| Pictures with lens parameters |
○ ○ ○

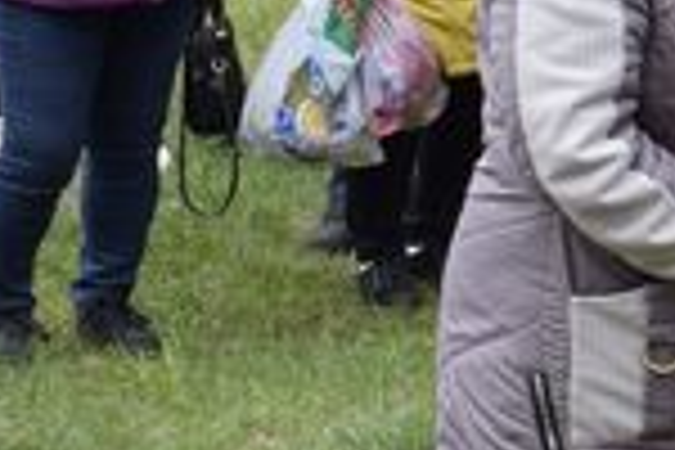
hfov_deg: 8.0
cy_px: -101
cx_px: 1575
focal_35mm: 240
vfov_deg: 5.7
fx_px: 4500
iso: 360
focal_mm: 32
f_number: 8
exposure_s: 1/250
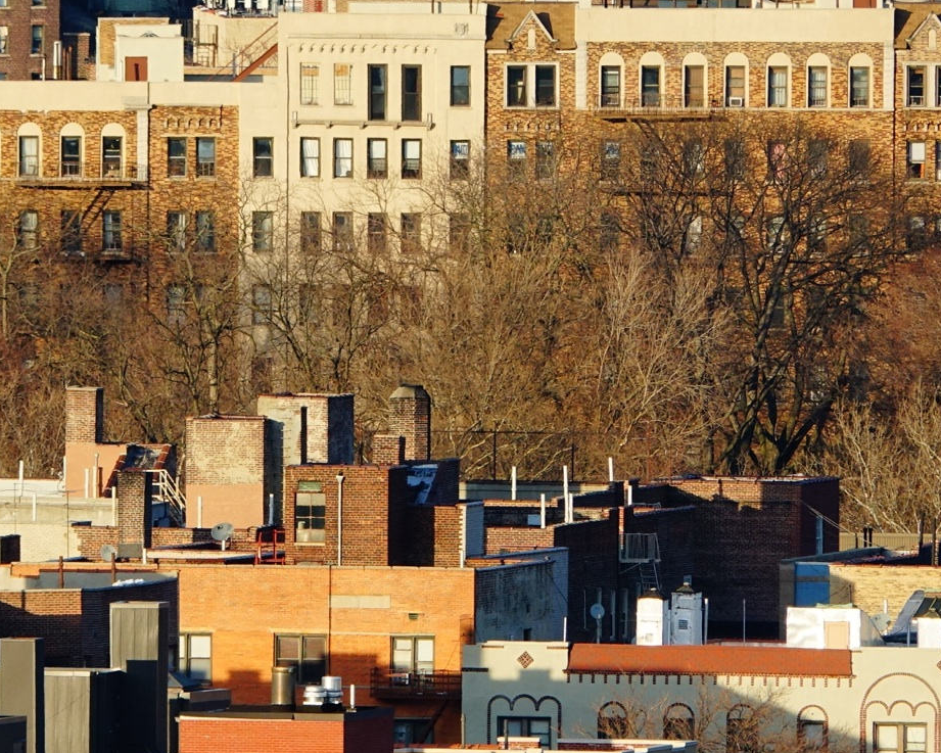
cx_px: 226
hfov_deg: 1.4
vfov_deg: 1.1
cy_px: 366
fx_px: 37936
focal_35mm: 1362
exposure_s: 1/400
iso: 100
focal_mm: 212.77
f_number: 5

○ ○ ○

| TO DO |
Copy nothing outside the span: please output the lines from the one with "fx_px: 4500" through the end of the entries above, and skip the pictures.

| RESPONSE |
fx_px: 4500
iso: 360
focal_mm: 32
f_number: 8
exposure_s: 1/250
cx_px: 226
hfov_deg: 1.4
vfov_deg: 1.1
cy_px: 366
fx_px: 37936
focal_35mm: 1362
exposure_s: 1/400
iso: 100
focal_mm: 212.77
f_number: 5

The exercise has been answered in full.